Appeals from Implied Consent revocation orders are heard de novo in the *238 district court. Appeal of Tucker, Okl.App., 538 P.2d 626 (1975); 47 Ohio St. 1971, § 6-211. A trial de novo is a trial of the entire case anew, both on law and on facts. In re Initiative Petition No. 260, State Question 377, Okl., 298 P.2d 753 (1956). In the instant case, the district court affirmed the order of revocation by reason of evidence taken independent of the evidence received by the hearing examiner. We held in City of Shawnee v. Bryant, Okl., 310 P.2d 754 (1957) the prevailing rule in this jurisdiction places the burden on appellant to show affirmatively that error intervened to his prejudice in the trial of a cause. An examination of the record, district court transcript, and briefs fail to show that appellant has demonstrated any prejudice by reason of the Department's inability to furnish him a transcript of the tape recorded administrative hearing.

Judgment of the trial court is affirmed.

LAVENDER, C.J., IRWIN, V.C.J., and WILLIAMS, BARNES and DOOLIN, JJ., concur.

OPALA, J., concurs in result.

HODGES, J., dissents.

OPALA, Justice, concurring in result:

A meaningful pronouncement of the law applicable to this first-impression issue in the case before us there cannot be. That quality of disposition is precluded by the record-revealed anatomy of the controversy and by the overambitious relief pressed for on this appeal from the district court-affirmed order of driver license revocation.

The burden of explaining nonproduction of the statutorily mandated transcript of prior administrative hearing and the duty of securing the necessary judicial exculpation for nonperformance of a clear responsibility must be recognized as legally cast not on the aggrieved licensee but on the Commissioner of Public Safety.[1] That official's duty to produce the transcript is every bit as broad here — if not broader — as that which is generally imposed on the government in criminal and delinquency cases when a request is made by an indigent accused.[2] While the Commissioner did not perceive, nor undertake to sustain, his burden in this case,[3] the licensee [appellant] utterly failed vigorously to press the point both at trial and on appeal.

Neither here nor below did appellant seek, upon some tenable legal basis, to remand the case for another hearing before the Commissioner's examiner. No attempt has been made to show prejudice from the government's failure to produce the required transcript.

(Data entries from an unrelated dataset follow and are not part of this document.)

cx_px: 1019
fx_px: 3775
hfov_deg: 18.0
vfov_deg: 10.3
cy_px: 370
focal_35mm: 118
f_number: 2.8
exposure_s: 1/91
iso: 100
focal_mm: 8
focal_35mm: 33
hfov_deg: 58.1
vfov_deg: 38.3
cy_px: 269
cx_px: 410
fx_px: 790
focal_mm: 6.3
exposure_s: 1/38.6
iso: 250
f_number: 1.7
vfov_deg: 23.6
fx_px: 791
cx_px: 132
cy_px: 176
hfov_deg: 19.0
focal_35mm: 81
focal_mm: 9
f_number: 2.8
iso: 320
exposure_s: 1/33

A government's failure to perform its clear statutory duty to record or transcribe, either or both, an administrative hearing should never be treated lightly. The judicial service must vigilantly guard against government lawlessness. My ear would be most sympathetic to appellant's position, if the record, coupled with his more narrowly articulated plea for relief, were to reveal a timely-raised complaint of prejudice from loss of a clear statutory right vigorously pursued and firmly anchored on some reasoned explanation.

NOTES

[1] Section 754 was amended by the Laws of 1975, c. 119, § 3, to read:

"The hearing shall be recorded."

[2] Section 106.4 was amended by the Laws of 1978 in particulars not material to this appeal.

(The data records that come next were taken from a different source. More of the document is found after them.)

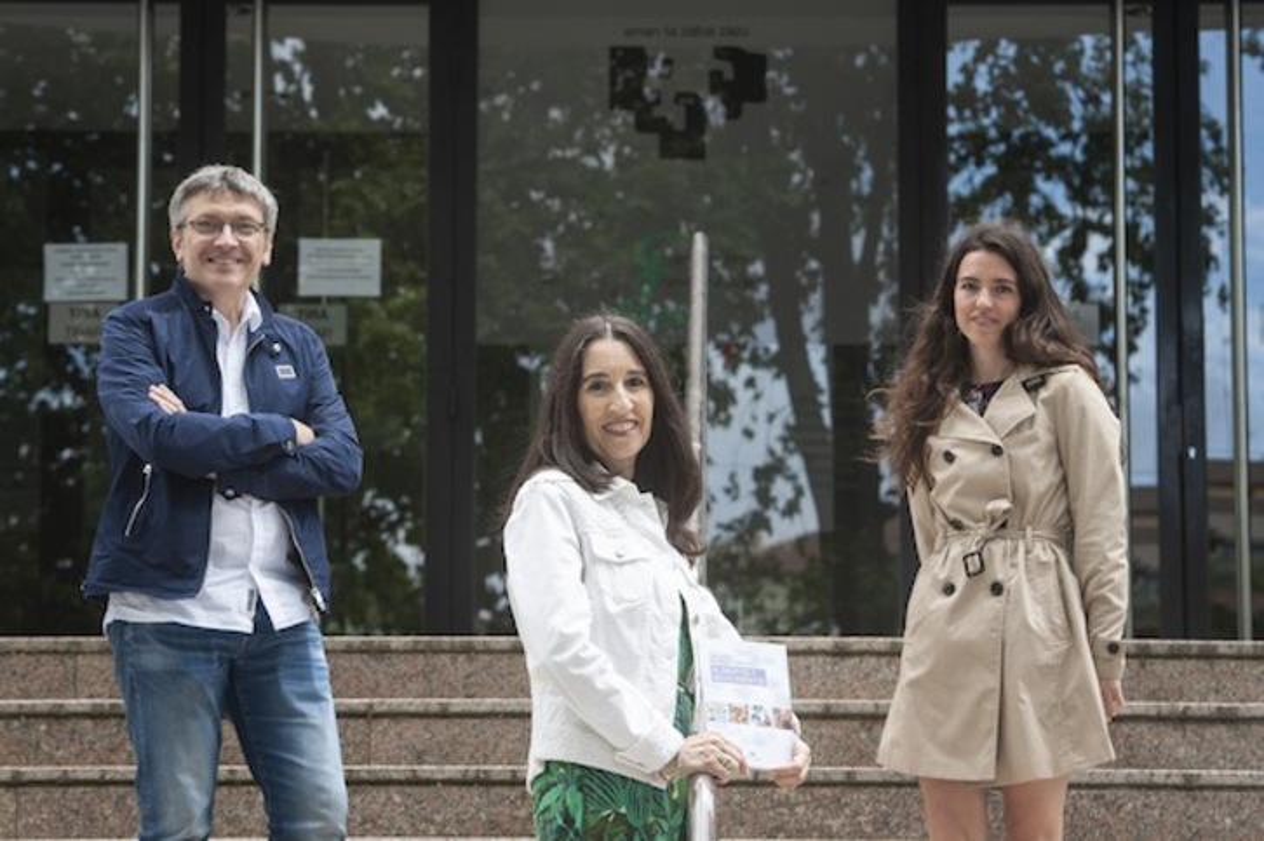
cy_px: 420
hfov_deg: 18.6
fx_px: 3859
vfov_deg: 12.4
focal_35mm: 110
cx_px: 632
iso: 320
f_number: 7.1
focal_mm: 110
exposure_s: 1/160
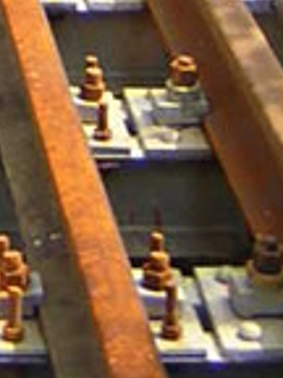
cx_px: -231
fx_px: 2180
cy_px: -659
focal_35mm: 200
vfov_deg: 8.6
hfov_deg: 7.2
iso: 100
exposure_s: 1/488
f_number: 2.6
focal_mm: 4.7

[1] 47 Ohio St. 1971 § 754 mandates that proceedings before the administrative hearing examiner of the Commissioner be transcribed in all cases. The 1975 amendment has narrowed this duty by requiring that the proceedings be recorded. 47 O.S.Supp. 1975 § 754.

[2] In criminal and delinquency cases the burden of showing that a full appellate or preliminary hearing transcript may be dispensed with or that alternative record media available are adequate is unquestionably cast on the government. Matter of Rich, Okl., 604 P.2d 1248, 1252 [1979]. Some members of this court would like to see the same quantum of responsibility extended to all proceedings under the rubric of juvenile process. Matter of Rich, Okl., 604 P.2d at 1254 [dissenting opinion by Simms, J.].

[3] The testimonially unsupported explanation offered for the transcript's nonproduction was that the tape on which the proceedings had been recorded was lost or misplaced. No details were given.